* [What this task involves]: Your answer must consist of one number: how many lines in the records contain "linecap".

=== Begin Enclosure ===

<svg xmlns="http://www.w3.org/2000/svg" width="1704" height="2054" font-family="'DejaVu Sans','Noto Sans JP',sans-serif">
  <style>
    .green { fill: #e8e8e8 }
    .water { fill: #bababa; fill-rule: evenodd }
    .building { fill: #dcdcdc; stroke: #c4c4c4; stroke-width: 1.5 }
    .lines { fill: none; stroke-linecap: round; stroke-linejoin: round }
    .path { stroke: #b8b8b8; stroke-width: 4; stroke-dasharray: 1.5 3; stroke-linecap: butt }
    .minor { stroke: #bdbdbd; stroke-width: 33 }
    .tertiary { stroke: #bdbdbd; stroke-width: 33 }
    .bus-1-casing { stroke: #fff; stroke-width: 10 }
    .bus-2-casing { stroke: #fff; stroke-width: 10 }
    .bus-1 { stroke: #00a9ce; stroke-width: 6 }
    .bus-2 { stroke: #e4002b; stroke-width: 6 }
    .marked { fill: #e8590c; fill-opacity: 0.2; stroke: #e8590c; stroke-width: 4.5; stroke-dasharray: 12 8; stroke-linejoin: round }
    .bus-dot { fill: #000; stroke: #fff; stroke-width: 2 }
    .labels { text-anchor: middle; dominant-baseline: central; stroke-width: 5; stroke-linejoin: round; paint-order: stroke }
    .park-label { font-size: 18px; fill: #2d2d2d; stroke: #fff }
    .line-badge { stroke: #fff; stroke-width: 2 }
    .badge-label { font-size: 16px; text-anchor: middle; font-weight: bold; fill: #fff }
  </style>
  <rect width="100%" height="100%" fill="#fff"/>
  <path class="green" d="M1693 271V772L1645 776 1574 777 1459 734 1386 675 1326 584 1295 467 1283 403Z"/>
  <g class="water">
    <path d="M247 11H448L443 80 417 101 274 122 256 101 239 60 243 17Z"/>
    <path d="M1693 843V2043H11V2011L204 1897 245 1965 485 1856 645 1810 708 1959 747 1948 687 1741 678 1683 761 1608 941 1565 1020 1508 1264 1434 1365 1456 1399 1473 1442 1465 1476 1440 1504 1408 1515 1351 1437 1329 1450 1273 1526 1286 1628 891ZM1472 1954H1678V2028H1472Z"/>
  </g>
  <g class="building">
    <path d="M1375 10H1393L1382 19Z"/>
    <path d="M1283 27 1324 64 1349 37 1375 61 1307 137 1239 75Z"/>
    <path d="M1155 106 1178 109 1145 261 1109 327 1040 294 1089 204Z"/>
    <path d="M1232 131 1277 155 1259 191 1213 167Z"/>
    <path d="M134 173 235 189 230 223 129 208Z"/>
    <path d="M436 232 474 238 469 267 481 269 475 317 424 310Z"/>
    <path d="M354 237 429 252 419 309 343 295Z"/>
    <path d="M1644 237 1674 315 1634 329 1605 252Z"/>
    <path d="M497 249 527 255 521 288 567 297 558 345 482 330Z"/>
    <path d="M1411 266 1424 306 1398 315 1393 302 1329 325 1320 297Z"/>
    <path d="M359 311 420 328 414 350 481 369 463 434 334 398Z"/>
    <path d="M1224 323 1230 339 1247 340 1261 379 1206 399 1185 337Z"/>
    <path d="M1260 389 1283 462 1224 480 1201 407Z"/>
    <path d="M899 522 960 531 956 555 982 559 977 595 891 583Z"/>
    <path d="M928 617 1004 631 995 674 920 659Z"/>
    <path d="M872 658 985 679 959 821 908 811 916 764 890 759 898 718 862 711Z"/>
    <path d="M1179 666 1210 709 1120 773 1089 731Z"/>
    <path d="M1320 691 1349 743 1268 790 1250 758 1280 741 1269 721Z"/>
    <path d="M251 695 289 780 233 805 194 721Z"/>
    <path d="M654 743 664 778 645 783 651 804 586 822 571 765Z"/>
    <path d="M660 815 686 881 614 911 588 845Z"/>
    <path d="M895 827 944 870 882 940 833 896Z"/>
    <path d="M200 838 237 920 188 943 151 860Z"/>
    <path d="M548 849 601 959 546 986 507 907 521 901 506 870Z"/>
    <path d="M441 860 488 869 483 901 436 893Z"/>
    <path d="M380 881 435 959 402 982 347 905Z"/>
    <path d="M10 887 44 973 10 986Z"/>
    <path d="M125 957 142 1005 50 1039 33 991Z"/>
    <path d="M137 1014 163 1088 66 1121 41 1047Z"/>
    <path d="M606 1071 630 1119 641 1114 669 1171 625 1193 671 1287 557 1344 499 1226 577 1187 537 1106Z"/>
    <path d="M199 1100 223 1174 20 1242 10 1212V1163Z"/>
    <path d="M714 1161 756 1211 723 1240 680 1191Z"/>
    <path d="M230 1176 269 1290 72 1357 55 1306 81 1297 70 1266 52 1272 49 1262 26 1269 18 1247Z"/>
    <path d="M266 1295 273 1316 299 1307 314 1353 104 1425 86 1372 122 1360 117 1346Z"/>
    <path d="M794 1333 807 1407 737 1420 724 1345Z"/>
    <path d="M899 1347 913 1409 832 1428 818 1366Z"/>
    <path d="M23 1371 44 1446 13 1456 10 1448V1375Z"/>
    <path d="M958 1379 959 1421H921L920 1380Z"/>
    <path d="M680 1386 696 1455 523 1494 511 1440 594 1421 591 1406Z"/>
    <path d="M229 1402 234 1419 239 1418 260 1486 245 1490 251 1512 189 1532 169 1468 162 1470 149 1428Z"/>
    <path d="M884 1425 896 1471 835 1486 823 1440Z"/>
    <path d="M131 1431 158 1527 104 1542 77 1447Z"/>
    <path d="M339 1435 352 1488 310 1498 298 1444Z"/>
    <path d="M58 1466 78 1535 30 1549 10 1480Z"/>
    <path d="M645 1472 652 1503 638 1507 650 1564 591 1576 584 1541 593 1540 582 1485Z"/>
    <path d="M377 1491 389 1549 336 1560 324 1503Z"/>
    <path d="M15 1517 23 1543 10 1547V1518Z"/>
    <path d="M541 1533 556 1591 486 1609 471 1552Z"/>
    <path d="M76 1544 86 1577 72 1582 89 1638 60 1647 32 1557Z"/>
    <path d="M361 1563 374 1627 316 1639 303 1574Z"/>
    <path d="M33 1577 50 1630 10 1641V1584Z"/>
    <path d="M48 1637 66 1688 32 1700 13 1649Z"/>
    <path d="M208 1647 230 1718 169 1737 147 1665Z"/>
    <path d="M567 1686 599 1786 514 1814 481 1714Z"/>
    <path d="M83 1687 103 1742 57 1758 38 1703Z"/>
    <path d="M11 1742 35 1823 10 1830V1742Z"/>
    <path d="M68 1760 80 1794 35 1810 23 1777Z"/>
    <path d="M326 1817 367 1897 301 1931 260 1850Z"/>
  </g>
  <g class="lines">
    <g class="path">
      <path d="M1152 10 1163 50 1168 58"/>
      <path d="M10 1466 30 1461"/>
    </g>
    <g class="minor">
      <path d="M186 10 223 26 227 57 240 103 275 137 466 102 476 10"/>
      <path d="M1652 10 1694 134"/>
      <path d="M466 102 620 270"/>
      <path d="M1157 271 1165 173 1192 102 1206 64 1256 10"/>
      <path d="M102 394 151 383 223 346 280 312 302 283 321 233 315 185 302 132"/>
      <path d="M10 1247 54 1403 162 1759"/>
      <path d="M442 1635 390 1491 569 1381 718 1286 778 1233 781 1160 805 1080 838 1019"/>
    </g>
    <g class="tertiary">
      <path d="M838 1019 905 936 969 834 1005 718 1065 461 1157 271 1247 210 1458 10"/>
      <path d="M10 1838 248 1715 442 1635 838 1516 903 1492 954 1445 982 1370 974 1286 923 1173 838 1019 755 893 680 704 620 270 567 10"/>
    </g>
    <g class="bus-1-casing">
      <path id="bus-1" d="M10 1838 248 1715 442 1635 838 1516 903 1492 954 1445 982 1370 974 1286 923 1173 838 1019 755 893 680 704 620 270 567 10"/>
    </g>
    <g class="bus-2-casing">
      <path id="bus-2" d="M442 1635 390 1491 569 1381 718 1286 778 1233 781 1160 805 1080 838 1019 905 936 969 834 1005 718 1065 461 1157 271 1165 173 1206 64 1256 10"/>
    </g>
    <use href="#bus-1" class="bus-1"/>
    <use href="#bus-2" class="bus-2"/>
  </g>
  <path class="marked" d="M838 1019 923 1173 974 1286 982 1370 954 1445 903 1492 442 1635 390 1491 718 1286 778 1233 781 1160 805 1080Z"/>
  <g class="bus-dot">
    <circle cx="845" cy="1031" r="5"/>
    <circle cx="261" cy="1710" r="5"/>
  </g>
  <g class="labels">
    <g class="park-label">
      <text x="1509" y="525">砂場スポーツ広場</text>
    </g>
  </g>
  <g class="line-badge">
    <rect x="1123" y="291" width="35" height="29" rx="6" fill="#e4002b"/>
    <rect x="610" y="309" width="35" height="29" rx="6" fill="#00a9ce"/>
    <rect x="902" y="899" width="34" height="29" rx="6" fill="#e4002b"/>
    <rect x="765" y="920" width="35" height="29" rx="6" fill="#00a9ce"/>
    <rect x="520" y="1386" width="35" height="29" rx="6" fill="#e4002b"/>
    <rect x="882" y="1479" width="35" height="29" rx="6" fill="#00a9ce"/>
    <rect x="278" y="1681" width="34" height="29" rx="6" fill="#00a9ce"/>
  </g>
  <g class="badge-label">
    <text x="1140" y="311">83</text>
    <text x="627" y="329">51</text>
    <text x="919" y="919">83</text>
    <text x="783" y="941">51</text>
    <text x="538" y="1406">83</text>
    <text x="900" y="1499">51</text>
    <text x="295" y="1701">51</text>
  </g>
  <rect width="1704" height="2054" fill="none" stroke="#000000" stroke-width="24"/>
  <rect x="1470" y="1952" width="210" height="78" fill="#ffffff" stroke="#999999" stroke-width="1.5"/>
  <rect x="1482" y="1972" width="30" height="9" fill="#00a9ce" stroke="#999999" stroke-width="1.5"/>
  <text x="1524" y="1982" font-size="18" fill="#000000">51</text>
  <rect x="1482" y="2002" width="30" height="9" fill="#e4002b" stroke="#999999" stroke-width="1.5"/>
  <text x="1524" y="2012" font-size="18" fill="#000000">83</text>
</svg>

=== End Enclosure ===

* [Answer to this task]: 2